───── Extrait fourni

D’une offense à l’autre

Copie_de_Photo_9_136A dire vrai, la plupart des procédures de changements de noms sont comprises et acceptées par la majorité des Sud-Africains. D’autant mieux qu’elles sont surtout symboliques, forcément nécessaires dans certains cas et rarement excessives. La municipalité de Durban communique ainsi sur la double dénomination Durban-eThekwini… Le système y est dual, comme en Australie, au Canada ou en Slovénie. « Mais dans certaines provinces, l’équipe au pouvoir a changé les noms de villes ou villages sans véritable consultation, ni considération de l’histoire locale, déplorait le 8 avril 2007, devant la 52e conférence de l’ANC à Polokwane, Jan Bosman, l’un des leaders de la Ligue des frères afrikaners, une société anciennement secrète dont le but était la promotion de la nation blanche afrikaner. Renommer une rue ou un aéroport parce qu’il était offensant pour un groupe peut le devenir pour un autre groupe… »

──────────
───── Matériel fourni

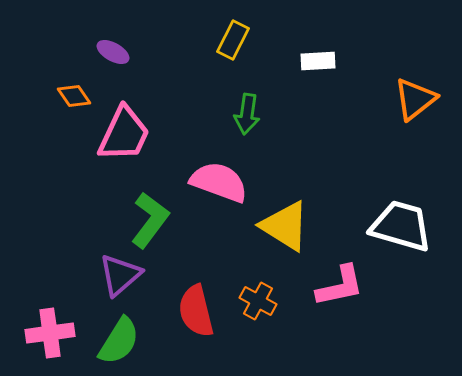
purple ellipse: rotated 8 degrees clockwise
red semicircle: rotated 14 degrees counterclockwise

──────────

→ **Consigne**
Répondez, s'il vous plaît, à ces questions sur l'extrait consacré aux changements de noms en Afrique du Sud :
(a) Quelle double dénomination la municipalité de Durban met-elle en avant ?
(b) Quels pays sont cités comme ayant, eux aussi, un système dual ?
(c) À quelle date et devant quelle conférence Jan Bosman s'est-il exprimé ?

→ **Corrigé**
(a) Durban-eThekwini.
(b) L'Australie, le Canada et la Slovénie.
(c) Le 8 avril 2007, devant la 52e conférence de l'ANC à Polokwane.